#### [Directions]
#1 Reproduce the passage of the card probability thread starting with "In general, the" and going on through "(Deck of Cards)".
#2 Arrange the records as a numbered list, starting with the first line and going on through the line with "içinde colour: blue -> purple", leaving out blank lines.

#### [Text extract]
★ ★ ★ ★ ★ ★ ★

Our only concern is: "Is the 4th card a King?"

Answer: . $P(\text{4th is King}) \:=\:\frac{4}{52} \:=\:\frac{1}{13}$

~ ~ ~ ~ ~ ~ ~ ~ ~ ~ ~ ~ ~ ~ ~ ~ ~ ~ ~ ~ ~ ~ ~ ~ ~ ~ ~ ~ ~

Further proof:

There are $52!$ possible arrangements of the 52 cards.

How many of them have a King in the 4th position?
. . There are 4 choices of Kings for the 4th position.
. . The other 51 cards can be arranged in $51!$ ways.
Hence, there are $4\cdot51!$ ways

Therefore: . $P(\text{4th is King}) \:=\:\frac{4\cdot51!}{52!} \:=\:\frac{4}{52} \:=\:\frac{1}{13}$

~ ~ ~ ~ ~ ~ ~ ~ ~ ~ ~ ~ ~ ~ ~ ~ ~ ~ ~ ~ ~ ~ ~ ~ ~ ~ ~ ~ ~ ~

In general, the probability that the $n^{th}$ card is a King is $\frac{1}{13}.$
• Feb 19th 2013, 04:38 PM
HallsofIvy
Re: Basic Probability Question (Deck of Cards)
This is how I would think about it: I presume you know that "if an event can happen in N "equally likely ways" and M of them give event "X" then the probability of event "X" is $\frac{M}{N}$.

For example, there are four kings in a standard deck of 52 cards, so the probability of getting a king on the first draw is 4/52= 1/13. But you want a king on the second draw. Since this is "without replacement", there will be 51 cards in the deck on the second draw. But how many kings? That depends on what happened on the first draw. If the first draw was a king, there will be, now, 3 kings left so the probability of a king on the second draw is 3/51= 1/17. If the first draw was not a king, there will be, now, 4 kings left so the probability of a king on the second draw is 4/51.

We have to "weight" those two probabilities by the probability they will happen: the probability of a king on the first draw is, as before, 4/52= 1/13. The probability of any thing other than a king on the first draw is 1- 1/13= 12/13. The "weighted average" will be (1/13)(1/17)+ (12/13)(4/51)= 1/221+ 48/663= 3/661+ 48/663= 51/663= 1/13.

★ ★ ★ ★ ★ ★ ★

#### [Entries shown]
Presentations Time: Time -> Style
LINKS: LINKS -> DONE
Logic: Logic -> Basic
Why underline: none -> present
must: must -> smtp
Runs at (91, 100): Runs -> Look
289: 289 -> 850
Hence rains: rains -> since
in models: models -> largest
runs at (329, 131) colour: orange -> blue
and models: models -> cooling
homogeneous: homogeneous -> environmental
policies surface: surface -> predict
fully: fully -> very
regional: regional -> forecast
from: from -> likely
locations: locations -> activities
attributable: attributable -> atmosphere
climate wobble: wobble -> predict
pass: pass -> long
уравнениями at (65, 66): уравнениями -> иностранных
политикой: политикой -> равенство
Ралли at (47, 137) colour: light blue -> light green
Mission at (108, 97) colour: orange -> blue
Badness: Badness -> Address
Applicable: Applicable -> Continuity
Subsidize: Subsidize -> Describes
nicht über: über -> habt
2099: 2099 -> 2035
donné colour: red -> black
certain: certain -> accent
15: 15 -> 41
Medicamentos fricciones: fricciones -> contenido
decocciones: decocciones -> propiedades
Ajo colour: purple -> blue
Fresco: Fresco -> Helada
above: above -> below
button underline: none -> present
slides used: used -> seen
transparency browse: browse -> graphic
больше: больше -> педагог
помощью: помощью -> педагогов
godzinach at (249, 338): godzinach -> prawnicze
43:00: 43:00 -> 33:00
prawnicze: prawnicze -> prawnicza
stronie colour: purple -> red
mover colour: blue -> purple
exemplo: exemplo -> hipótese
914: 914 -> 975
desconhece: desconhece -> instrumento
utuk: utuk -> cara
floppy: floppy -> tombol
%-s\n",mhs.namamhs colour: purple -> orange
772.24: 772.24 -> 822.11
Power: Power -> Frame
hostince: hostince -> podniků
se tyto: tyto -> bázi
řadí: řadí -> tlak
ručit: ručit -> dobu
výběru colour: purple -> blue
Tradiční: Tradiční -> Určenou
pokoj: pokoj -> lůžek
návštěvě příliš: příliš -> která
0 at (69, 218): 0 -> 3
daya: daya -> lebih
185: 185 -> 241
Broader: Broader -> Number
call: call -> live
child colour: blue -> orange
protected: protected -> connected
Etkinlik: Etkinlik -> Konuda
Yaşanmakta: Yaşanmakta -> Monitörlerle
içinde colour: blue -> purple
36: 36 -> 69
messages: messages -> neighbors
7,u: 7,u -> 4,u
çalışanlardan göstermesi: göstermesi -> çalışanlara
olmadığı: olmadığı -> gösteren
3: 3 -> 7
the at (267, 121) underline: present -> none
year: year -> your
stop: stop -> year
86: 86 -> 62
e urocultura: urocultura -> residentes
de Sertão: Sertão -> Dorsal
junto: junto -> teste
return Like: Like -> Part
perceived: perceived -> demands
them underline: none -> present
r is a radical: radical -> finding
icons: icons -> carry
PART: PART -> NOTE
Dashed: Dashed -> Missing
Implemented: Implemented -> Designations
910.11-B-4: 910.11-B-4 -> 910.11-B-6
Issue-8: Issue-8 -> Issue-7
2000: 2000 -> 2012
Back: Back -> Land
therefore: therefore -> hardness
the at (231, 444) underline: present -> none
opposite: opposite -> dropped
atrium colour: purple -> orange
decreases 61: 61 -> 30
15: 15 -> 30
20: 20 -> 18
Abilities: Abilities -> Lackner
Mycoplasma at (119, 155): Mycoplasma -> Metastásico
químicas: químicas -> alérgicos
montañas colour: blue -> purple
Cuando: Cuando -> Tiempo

★ ★ ★ ★ ★ ★ ★

#### [Responses for each task]
#1
In general, the probability that the $n^{th}$ card is a King is $\frac{1}{13}.$
• Feb 19th 2013, 04:38 PM
HallsofIvy
Re: Basic Probability Question (Deck of Cards)

#2
1. Presentations Time: Time -> Style
2. LINKS: LINKS -> DONE
3. Logic: Logic -> Basic
4. Why underline: none -> present
5. must: must -> smtp
6. Runs at (91, 100): Runs -> Look
7. 289: 289 -> 850
8. Hence rains: rains -> since
9. in models: models -> largest
10. runs at (329, 131) colour: orange -> blue
11. and models: models -> cooling
12. homogeneous: homogeneous -> environmental
13. policies surface: surface -> predict
14. fully: fully -> very
15. regional: regional -> forecast
16. from: from -> likely
17. locations: locations -> activities
18. attributable: attributable -> atmosphere
19. climate wobble: wobble -> predict
20. pass: pass -> long
21. уравнениями at (65, 66): уравнениями -> иностранных
22. политикой: политикой -> равенство
23. Ралли at (47, 137) colour: light blue -> light green
24. Mission at (108, 97) colour: orange -> blue
25. Badness: Badness -> Address
26. Applicable: Applicable -> Continuity
27. Subsidize: Subsidize -> Describes
28. nicht über: über -> habt
29. 2099: 2099 -> 2035
30. donné colour: red -> black
31. certain: certain -> accent
32. 15: 15 -> 41
33. Medicamentos fricciones: fricciones -> contenido
34. decocciones: decocciones -> propiedades
35. Ajo colour: purple -> blue
36. Fresco: Fresco -> Helada
37. above: above -> below
38. button underline: none -> present
39. slides used: used -> seen
40. transparency browse: browse -> graphic
41. больше: больше -> педагог
42. помощью: помощью -> педагогов
43. godzinach at (249, 338): godzinach -> prawnicze
44. 43:00: 43:00 -> 33:00
45. prawnicze: prawnicze -> prawnicza
46. stronie colour: purple -> red
47. mover colour: blue -> purple
48. exemplo: exemplo -> hipótese
49. 914: 914 -> 975
50. desconhece: desconhece -> instrumento
51. utuk: utuk -> cara
52. floppy: floppy -> tombol
53. %-s\n",mhs.namamhs colour: purple -> orange
54. 772.24: 772.24 -> 822.11
55. Power: Power -> Frame
56. hostince: hostince -> podniků
57. se tyto: tyto -> bázi
58. řadí: řadí -> tlak
59. ručit: ručit -> dobu
60. výběru colour: purple -> blue
61. Tradiční: Tradiční -> Určenou
62. pokoj: pokoj -> lůžek
63. návštěvě příliš: příliš -> která
64. 0 at (69, 218): 0 -> 3
65. daya: daya -> lebih
66. 185: 185 -> 241
67. Broader: Broader -> Number
68. call: call -> live
69. child colour: blue -> orange
70. protected: protected -> connected
71. Etkinlik: Etkinlik -> Konuda
72. Yaşanmakta: Yaşanmakta -> Monitörlerle
73. içinde colour: blue -> purple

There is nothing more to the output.